The attach/detach controller has a 6 minute timeout. If it thinks a volume should be detached but kubelet on a node is still reporting it as attached and/or in use (kubectl get node -oyaml), it will wait 6 minutes and then just force detach it (call ControllerUnpublishVolume). HOWEVER, this timeout is only effective as long as the node in question is unhealthy.

So, in the reboot scenario, if kubelet comes back quickly enough and hits this GitHub issue, it is never force detaches and the volume is stuck (it can never be attached to a different node, and, if it is a migratable volume, it gets into a weird migration situation).

I think if the node never comes back, the volume will be force detached and the associated volume attachment will go away. This at least allows the Longhorn volume to be used by another node.

Relevant code:

https://github.com/kubernetes/kubernetes/blob/a1a87a0a2bcd605820920c6b0e618a8ab7d117d4/pkg/controller/volume/attachdetach/reconciler/reconciler.go#L214C1-L235C5

Confirming logs (with kube-controller-manager logs turned up to 5):

I1025 15:52:45.662316       1 reconciler.go:233] "Cannot detach volume because it is still mounted" volume={AttachedVolume:{VolumeName:kubernetes.io/csi/driver.longhorn.io^pvc-476a4873-d166-4e6e-8bac-ccf01083e14d VolumeSpec:0xc00602f998 NodeName:harvester-pnws6 PluginIsAttachable:true DevicePath: DeviceMountPath: PluginName: SELinuxMountContext:} MountedByNode:true DetachRequestedTime:2023-10-25 15:52:29.477725428 +0000 UTC m=+32.572903966}

Deleting the volume attachment manually unsticks the volume and allows it to be used elsewhere. However, the kubelet on the old node continues to report it as attached and in use and continues to log these errors.

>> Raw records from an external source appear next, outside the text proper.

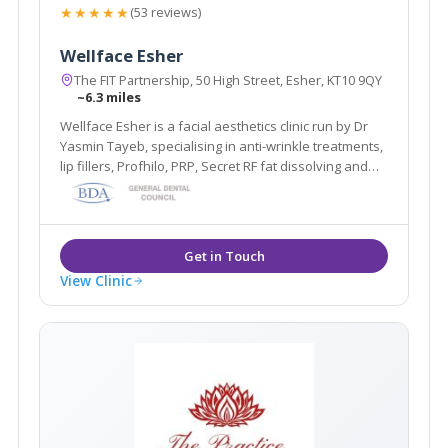
★★★★★
(53 reviews)
Wellface Esher
The FIT Partnership, 50 High Street, Esher, KT10 9QY
~6.3 miles
Wellface Esher is a facial aesthetics clinic run by Dr
Yasmin Tayeb, specialising in anti-wrinkle treatments,
lip fillers, Profhilo, PRP, Secret RF fat dissolving and
more. Based in Esher, Surrey.
View Clinic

@PhanLe1010 Yes, I am experiencing the same problem. I think it’s no need to call actualStateOfWorld.MarkDeviceAsUnmounted in markDeviceErrorState if volume was previously reconstructed. I opened a PR to do this.

@PhanLe1010
Does kubelet have the error Error: MapVolume.SetUpDevice failed for volume ... : kubernetes.io/csi: blockMapper.SetUpDevice failed to get CSI client: driver name ... not found in the list of registered CSI drivers? In my environment, csi.(*csiBlockMapper).SetUpDevice can be succeed sometimes.